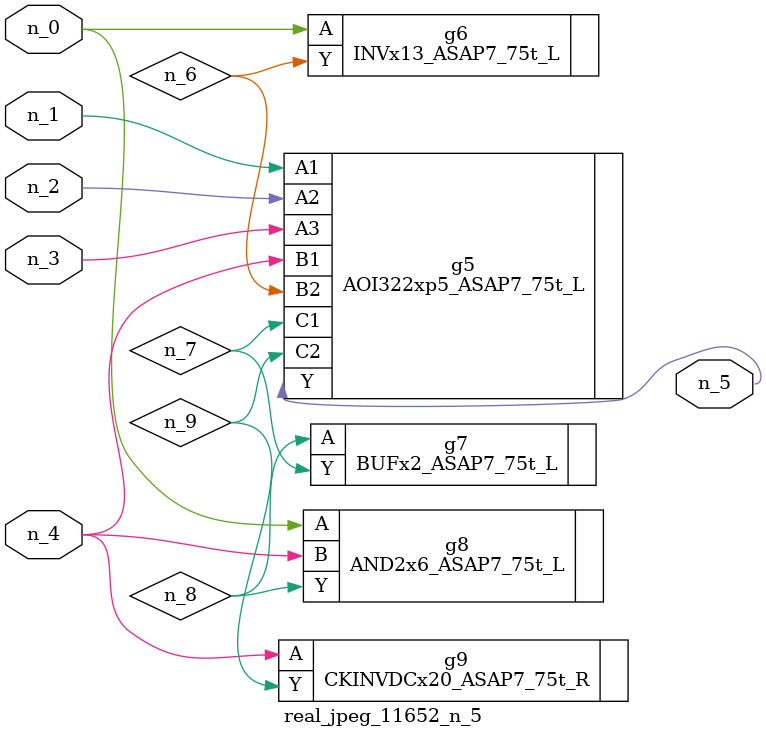
<source format=v>
module real_jpeg_11652_n_5 (n_4, n_0, n_1, n_2, n_3, n_5);

input n_4;
input n_0;
input n_1;
input n_2;
input n_3;

output n_5;

wire n_8;
wire n_6;
wire n_7;
wire n_9;

INVx13_ASAP7_75t_L g6 ( 
.A(n_0),
.Y(n_6)
);

AND2x6_ASAP7_75t_L g8 ( 
.A(n_0),
.B(n_4),
.Y(n_8)
);

AOI322xp5_ASAP7_75t_L g5 ( 
.A1(n_1),
.A2(n_2),
.A3(n_3),
.B1(n_4),
.B2(n_6),
.C1(n_7),
.C2(n_9),
.Y(n_5)
);

CKINVDCx20_ASAP7_75t_R g9 ( 
.A(n_4),
.Y(n_9)
);

BUFx2_ASAP7_75t_L g7 ( 
.A(n_8),
.Y(n_7)
);


endmodule
</source>
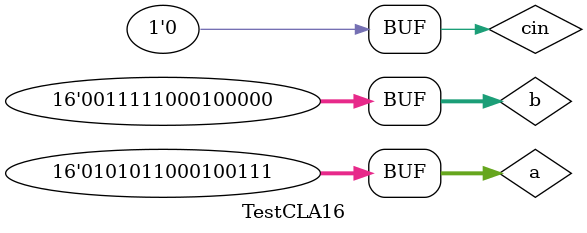
<source format=v>
`include "cla16.v"

module TestCLA16();
    reg [15:0] a,b;
    reg cin;
    wire[15:0] sum;
    wire [3:0] p,g;
    wire cout;

    CLAAdder16 cla16(.A(a), .B(b), .cin(cin), .S(sum), .P(p), .G(g),.cout(cout));

    initial begin
        $monitor("a = %b, b = %b, cin = %b, sum = %b, cout = %b", a, b, cin, sum, cout);
        #1 a = 16'b0000000000000001; b = 16'b0000000000000010; cin = 1'b1;
        #1 a = 16'b0000000000000001; b = 16'b0000000000000001; cin = 1'b0;
        #1 a = 16'b1111111111111111; b = 16'b0000000000000001; cin = 1'b0;
        #1 a = 16'b1111111111111111; b = 16'b0000000000000000; cin = 1'b1;
        #1 a = 16'b0000000100000001; b = 16'b0000000100000001; cin = 1'b0;
        #1 a = 16'b0101011000100111; b = 16'b0011111000100000; cin = 1'b0;
    end
endmodule
</source>
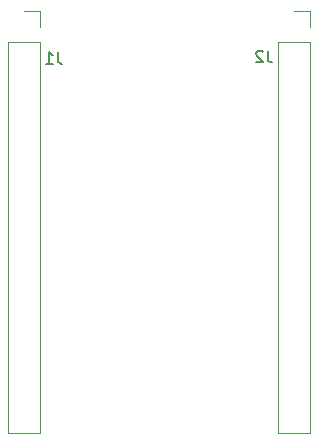
<source format=gbr>
%TF.GenerationSoftware,KiCad,Pcbnew,5.1.4-3.fc31*%
%TF.CreationDate,2019-11-27T18:42:09+01:00*%
%TF.ProjectId,SSOP-28_3.9x9.9mm_P0.635,53534f50-2d32-4385-9f33-2e3978392e39,1.0*%
%TF.SameCoordinates,Original*%
%TF.FileFunction,Legend,Bot*%
%TF.FilePolarity,Positive*%
%FSLAX46Y46*%
G04 Gerber Fmt 4.6, Leading zero omitted, Abs format (unit mm)*
G04 Created by KiCad (PCBNEW 5.1.4-3.fc31) date 2019-11-27 18:42:09*
%MOMM*%
%LPD*%
G04 APERTURE LIST*
%ADD10C,0.120000*%
%ADD11C,0.150000*%
%ADD12R,1.802000X1.802000*%
%ADD13O,1.802000X1.802000*%
G04 APERTURE END LIST*
D10*
%TO.C,J1*%
X125790000Y-130870000D02*
X123130000Y-130870000D01*
X125790000Y-97790000D02*
X125790000Y-130870000D01*
X123130000Y-97790000D02*
X123130000Y-130870000D01*
X125790000Y-97790000D02*
X123130000Y-97790000D01*
X125790000Y-96520000D02*
X125790000Y-95190000D01*
X125790000Y-95190000D02*
X124460000Y-95190000D01*
%TO.C,J2*%
X148650000Y-95190000D02*
X147320000Y-95190000D01*
X148650000Y-96520000D02*
X148650000Y-95190000D01*
X148650000Y-97790000D02*
X145990000Y-97790000D01*
X145990000Y-97790000D02*
X145990000Y-130870000D01*
X148650000Y-97790000D02*
X148650000Y-130870000D01*
X148650000Y-130870000D02*
X145990000Y-130870000D01*
%TO.C,J1*%
D11*
X127333333Y-98639380D02*
X127333333Y-99353666D01*
X127380952Y-99496523D01*
X127476190Y-99591761D01*
X127619047Y-99639380D01*
X127714285Y-99639380D01*
X126333333Y-99639380D02*
X126904761Y-99639380D01*
X126619047Y-99639380D02*
X126619047Y-98639380D01*
X126714285Y-98782238D01*
X126809523Y-98877476D01*
X126904761Y-98925095D01*
%TO.C,J2*%
X145113333Y-98512380D02*
X145113333Y-99226666D01*
X145160952Y-99369523D01*
X145256190Y-99464761D01*
X145399047Y-99512380D01*
X145494285Y-99512380D01*
X144684761Y-98607619D02*
X144637142Y-98560000D01*
X144541904Y-98512380D01*
X144303809Y-98512380D01*
X144208571Y-98560000D01*
X144160952Y-98607619D01*
X144113333Y-98702857D01*
X144113333Y-98798095D01*
X144160952Y-98940952D01*
X144732380Y-99512380D01*
X144113333Y-99512380D01*
%TD*%
%LPC*%
D12*
%TO.C,J1*%
X124460000Y-96520000D03*
D13*
X124460000Y-99060000D03*
X124460000Y-101600000D03*
X124460000Y-104140000D03*
X124460000Y-106680000D03*
X124460000Y-109220000D03*
X124460000Y-111760000D03*
X124460000Y-114300000D03*
X124460000Y-116840000D03*
X124460000Y-119380000D03*
X124460000Y-121920000D03*
X124460000Y-124460000D03*
X124460000Y-127000000D03*
X124460000Y-129540000D03*
%TD*%
%TO.C,J2*%
X147320000Y-129540000D03*
X147320000Y-127000000D03*
X147320000Y-124460000D03*
X147320000Y-121920000D03*
X147320000Y-119380000D03*
X147320000Y-116840000D03*
X147320000Y-114300000D03*
X147320000Y-111760000D03*
X147320000Y-109220000D03*
X147320000Y-106680000D03*
X147320000Y-104140000D03*
X147320000Y-101600000D03*
X147320000Y-99060000D03*
D12*
X147320000Y-96520000D03*
%TD*%
M02*

</source>
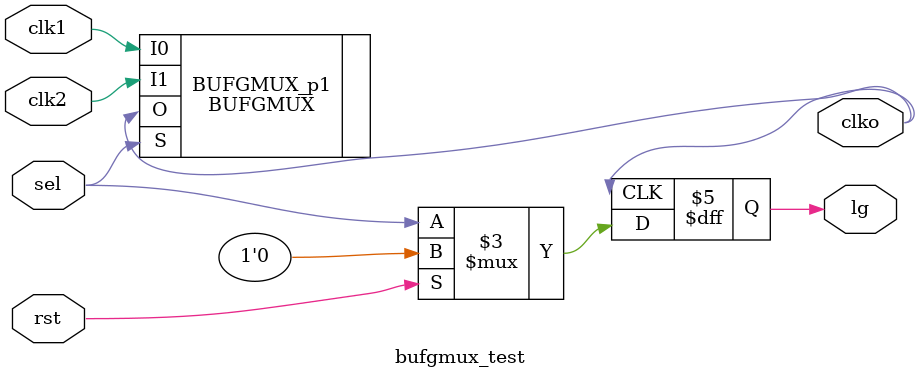
<source format=v>
`timescale 1ns / 1ps
module bufgmux_test(
    input clk1,
    input clk2,
	 input rst,
    output clko,
    input sel,
	 output reg lg
    );
	 
	BUFGMUX #(
      .CLK_SEL_TYPE("SYNC")  // Glitchles ("SYNC") or fast ("ASYNC") clock switch-over
   )
   BUFGMUX_p1 (
      .O(clko),   // 1-bit output: Clock buffer output
      .I0(clk1), // 1-bit input: Clock buffer input (S=0)
      .I1(clk2), // 1-bit input: Clock buffer input (S=1)
      .S(sel)    // 1-bit input: Clock buffer select
   );
	
	always @(posedge clko)
	if ( rst)
		lg <= #1 0;
	else
		lg <= #1 sel;


endmodule

</source>
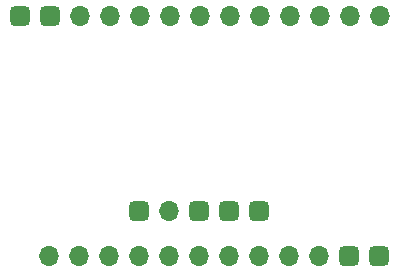
<source format=gbr>
%TF.GenerationSoftware,KiCad,Pcbnew,(6.0.9-0)*%
%TF.CreationDate,2023-03-30T16:31:36+10:00*%
%TF.ProjectId,Feather M0 Temp Sensor,46656174-6865-4722-904d-302054656d70,rev?*%
%TF.SameCoordinates,Original*%
%TF.FileFunction,Soldermask,Top*%
%TF.FilePolarity,Negative*%
%FSLAX46Y46*%
G04 Gerber Fmt 4.6, Leading zero omitted, Abs format (unit mm)*
G04 Created by KiCad (PCBNEW (6.0.9-0)) date 2023-03-30 16:31:36*
%MOMM*%
%LPD*%
G01*
G04 APERTURE LIST*
G04 Aperture macros list*
%AMRoundRect*
0 Rectangle with rounded corners*
0 $1 Rounding radius*
0 $2 $3 $4 $5 $6 $7 $8 $9 X,Y pos of 4 corners*
0 Add a 4 corners polygon primitive as box body*
4,1,4,$2,$3,$4,$5,$6,$7,$8,$9,$2,$3,0*
0 Add four circle primitives for the rounded corners*
1,1,$1+$1,$2,$3*
1,1,$1+$1,$4,$5*
1,1,$1+$1,$6,$7*
1,1,$1+$1,$8,$9*
0 Add four rect primitives between the rounded corners*
20,1,$1+$1,$2,$3,$4,$5,0*
20,1,$1+$1,$4,$5,$6,$7,0*
20,1,$1+$1,$6,$7,$8,$9,0*
20,1,$1+$1,$8,$9,$2,$3,0*%
G04 Aperture macros list end*
%ADD10RoundRect,0.425000X0.425000X-0.425000X0.425000X0.425000X-0.425000X0.425000X-0.425000X-0.425000X0*%
%ADD11O,1.700000X1.700000*%
%ADD12RoundRect,0.425000X-0.425000X0.425000X-0.425000X-0.425000X0.425000X-0.425000X0.425000X0.425000X0*%
G04 APERTURE END LIST*
D10*
%TO.C,J1*%
X99075000Y-55855000D03*
X101615000Y-55855000D03*
D11*
X104155000Y-55855000D03*
X106695000Y-55855000D03*
X109235000Y-55855000D03*
X111775000Y-55855000D03*
X114315000Y-55855000D03*
X116855000Y-55855000D03*
X119395000Y-55855000D03*
X121935000Y-55855000D03*
X124475000Y-55855000D03*
X127015000Y-55855000D03*
X129555000Y-55855000D03*
%TD*%
D12*
%TO.C,U1*%
X119380000Y-72390000D03*
X116840000Y-72390000D03*
X114300000Y-72390000D03*
D11*
X111760000Y-72390000D03*
D12*
X109220000Y-72390000D03*
%TD*%
%TO.C,J2*%
X129540000Y-76200000D03*
X127000000Y-76200000D03*
D11*
X124460000Y-76200000D03*
X121920000Y-76200000D03*
X119380000Y-76200000D03*
X116840000Y-76200000D03*
X114300000Y-76200000D03*
X111760000Y-76200000D03*
X109220000Y-76200000D03*
X106680000Y-76200000D03*
X104140000Y-76200000D03*
X101600000Y-76200000D03*
%TD*%
M02*

</source>
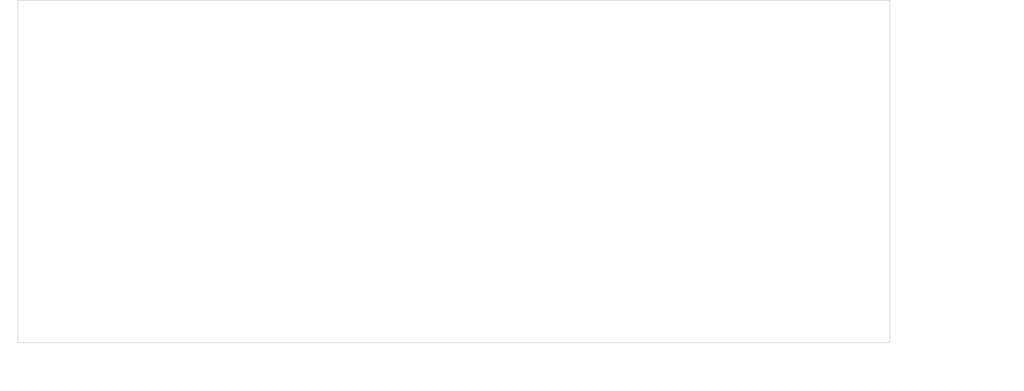
<source format=kicad_pcb>
(kicad_pcb (version 20221018) (generator pcbnew)

  (general
    (thickness 1.6)
  )

  (paper "A3" portrait)
  (layers
    (0 "F.Cu" signal "Dessus.Cu")
    (31 "B.Cu" signal "Dessous.Cu")
    (32 "B.Adhes" user "Dessous.Adhes")
    (33 "F.Adhes" user "Dessus.Adhes")
    (34 "B.Paste" user "Dessous.Pate")
    (35 "F.Paste" user "Dessus.Pate")
    (36 "B.SilkS" user "Dessous.SilkS")
    (37 "F.SilkS" user "Dessus.SilkS")
    (38 "B.Mask" user "Dessous.Masque")
    (39 "F.Mask" user "Dessus.Masque")
    (40 "Dwgs.User" user "Dessin.User")
    (41 "Cmts.User" user "User.Comments")
    (42 "Eco1.User" user "User.Eco1")
    (43 "Eco2.User" user "User.Eco2")
    (44 "Edge.Cuts" user "Contours.Ci")
    (45 "Margin" user)
    (46 "B.CrtYd" user "B.Courtyard")
    (47 "F.CrtYd" user "F.Courtyard")
    (50 "User.1" user)
    (51 "User.2" user)
  )

  (setup
    (stackup
      (layer "F.SilkS" (type "Top Silk Screen"))
      (layer "F.Paste" (type "Top Solder Paste"))
      (layer "F.Mask" (type "Top Solder Mask") (thickness 0.01))
      (layer "F.Cu" (type "copper") (thickness 0.035))
      (layer "dielectric 1" (type "core") (thickness 1.51) (material "FR4") (epsilon_r 4.5) (loss_tangent 0.02))
      (layer "B.Cu" (type "copper") (thickness 0.035))
      (layer "B.Mask" (type "Bottom Solder Mask") (thickness 0.01))
      (layer "B.Paste" (type "Bottom Solder Paste"))
      (layer "B.SilkS" (type "Bottom Silk Screen"))
      (copper_finish "None")
      (dielectric_constraints no)
    )
    (pad_to_mask_clearance 0)
    (aux_axis_origin 61 237)
    (grid_origin 61 237)
    (pcbplotparams
      (layerselection 0x0001030_ffffffff)
      (plot_on_all_layers_selection 0x0000000_00000000)
      (disableapertmacros false)
      (usegerberextensions true)
      (usegerberattributes true)
      (usegerberadvancedattributes true)
      (creategerberjobfile false)
      (dashed_line_dash_ratio 12.000000)
      (dashed_line_gap_ratio 3.000000)
      (svgprecision 6)
      (plotframeref false)
      (viasonmask false)
      (mode 1)
      (useauxorigin false)
      (hpglpennumber 1)
      (hpglpenspeed 20)
      (hpglpendiameter 15.000000)
      (dxfpolygonmode true)
      (dxfimperialunits true)
      (dxfusepcbnewfont true)
      (psnegative false)
      (psa4output false)
      (plotreference true)
      (plotvalue true)
      (plotinvisibletext false)
      (sketchpadsonfab false)
      (subtractmaskfromsilk false)
      (outputformat 1)
      (mirror false)
      (drillshape 0)
      (scaleselection 1)
      (outputdirectory "./")
    )
  )

  (net 0 "")

  (footprint "MountingHole:MountingHole_3mm" (layer "F.Cu") (at 153.5 195.5))

  (footprint "MountingHole:MountingHole_3mm" (layer "F.Cu") (at 186 233.5))

  (footprint "MountingHole:MountingHole_3mm" (layer "F.Cu") (at 65 232.5))

  (footprint "MountingHole:MountingHole_3mm" (layer "F.Cu") (at 102 192))

  (footprint "MountingHole:MountingHole_3mm" (layer "F.Cu") (at 157.5 233.5))

  (footprint "MountingHole:MountingHole_3mm" (layer "F.Cu") (at 186 190))

  (footprint "MountingHole:MountingHole_3mm" (layer "F.Cu") (at 65.5 191))

  (footprint "MountingHole:MountingHole_3mm" (layer "F.Cu") (at 101 231.5))

  (gr_poly
    (pts
      (xy 189.5 237)
      (xy 61 237)
      (xy 61 186.5)
      (xy 189.5 186.5)
    )

    (stroke (width 0.1) (type solid)) (fill none) (layer "Edge.Cuts") (tstamp 6153bc25-29a2-4edf-9811-c378f58a3d83))
  (dimension (type aligned) (layer "Eco2.User") (tstamp 46338b3d-9f4c-46df-a68d-ca062d543c9e)
    (pts (xy 189.5 237) (xy 189.5 186.5))
    (height 16)
    (gr_text "50,5000 mm" (at 204.35 211.75 90) (layer "Eco2.User") (tstamp ab98cd40-4424-45c6-bb6e-b05e136e6eaf)
      (effects (font (size 1 1) (thickness 0.15)))
    )
    (format (prefix "") (suffix "") (units 3) (units_format 1) (precision 4))
    (style (thickness 0.1) (arrow_length 1.27) (text_position_mode 0) (extension_height 0.58642) (extension_offset 0.5) keep_text_aligned)
  )
  (dimension (type aligned) (layer "User.2") (tstamp 055977d9-59c5-4bd1-aac2-249ee2f93e36)
    (pts (xy 161 237) (xy 161 233.5))
    (height -10.5)
    (gr_text "3,5000 mm" (at 149.35 235.25 90) (layer "User.2") (tstamp 055977d9-59c5-4bd1-aac2-249ee2f93e36)
      (effects (font (size 1 1) (thickness 0.15)))
    )
    (format (prefix "") (suffix "") (units 3) (units_format 1) (precision 4))
    (style (thickness 0.1) (arrow_length 1.27) (text_position_mode 0) (extension_height 0.58642) (extension_offset 0.5) keep_text_aligned)
  )
  (dimension (type aligned) (layer "User.2") (tstamp aad30740-2436-4ccb-a346-2e3840f7d11b)
    (pts (xy 61 237) (xy 64.5 237))
    (height 4.325)
    (gr_text "3,5000 mm" (at 62.8 243.3) (layer "User.2") (tstamp aad30740-2436-4ccb-a346-2e3840f7d11b)
      (effects (font (size 1 1) (thickness 0.15)))
    )
    (format (prefix "") (suffix "") (units 3) (units_format 1) (precision 4))
    (style (thickness 0.1) (arrow_length 1.27) (text_position_mode 2) (extension_height 0.58642) (extension_offset 0.5) keep_text_aligned)
  )
  (dimension (type aligned) (layer "User.2") (tstamp ba280e8a-f7a1-48af-88ab-db80900a6bb6)
    (pts (xy 161 237) (xy 157.5 237))
    (height 8)
    (gr_text "3,5000 mm" (at 159.25 227.85) (layer "User.2") (tstamp ba280e8a-f7a1-48af-88ab-db80900a6bb6)
      (effects (font (size 1 1) (thickness 0.15)))
    )
    (format (prefix "") (suffix "") (units 3) (units_format 1) (precision 4))
    (style (thickness 0.1) (arrow_length 1.27) (text_position_mode 0) (extension_height 0.58642) (extension_offset 0.5) keep_text_aligned)
  )

)

</source>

· · ·

## Exercise details
For this exercise, output exactly the lines above from the line with "(grid_origin 61 237)" to the line with "(xy 61 186.5)", counting both, and leave out the rest.

## Written answer
    (grid_origin 61 237)
    (pcbplotparams
      (layerselection 0x0001030_ffffffff)
      (plot_on_all_layers_selection 0x0000000_00000000)
      (disableapertmacros false)
      (usegerberextensions true)
      (usegerberattributes true)
      (usegerberadvancedattributes true)
      (creategerberjobfile false)
      (dashed_line_dash_ratio 12.000000)
      (dashed_line_gap_ratio 3.000000)
      (svgprecision 6)
      (plotframeref false)
      (viasonmask false)
      (mode 1)
      (useauxorigin false)
      (hpglpennumber 1)
      (hpglpenspeed 20)
      (hpglpendiameter 15.000000)
      (dxfpolygonmode true)
      (dxfimperialunits true)
      (dxfusepcbnewfont true)
      (psnegative false)
      (psa4output false)
      (plotreference true)
      (plotvalue true)
      (plotinvisibletext false)
      (sketchpadsonfab false)
      (subtractmaskfromsilk false)
      (outputformat 1)
      (mirror false)
      (drillshape 0)
      (scaleselection 1)
      (outputdirectory "./")
    )
  )

  (net 0 "")

  (footprint "MountingHole:MountingHole_3mm" (layer "F.Cu") (at 153.5 195.5))

  (footprint "MountingHole:MountingHole_3mm" (layer "F.Cu") (at 186 233.5))

  (footprint "MountingHole:MountingHole_3mm" (layer "F.Cu") (at 65 232.5))

  (footprint "MountingHole:MountingHole_3mm" (layer "F.Cu") (at 102 192))

  (footprint "MountingHole:MountingHole_3mm" (layer "F.Cu") (at 157.5 233.5))

  (footprint "MountingHole:MountingHole_3mm" (layer "F.Cu") (at 186 190))

  (footprint "MountingHole:MountingHole_3mm" (layer "F.Cu") (at 65.5 191))

  (footprint "MountingHole:MountingHole_3mm" (layer "F.Cu") (at 101 231.5))

  (gr_poly
    (pts
      (xy 189.5 237)
      (xy 61 237)
      (xy 61 186.5)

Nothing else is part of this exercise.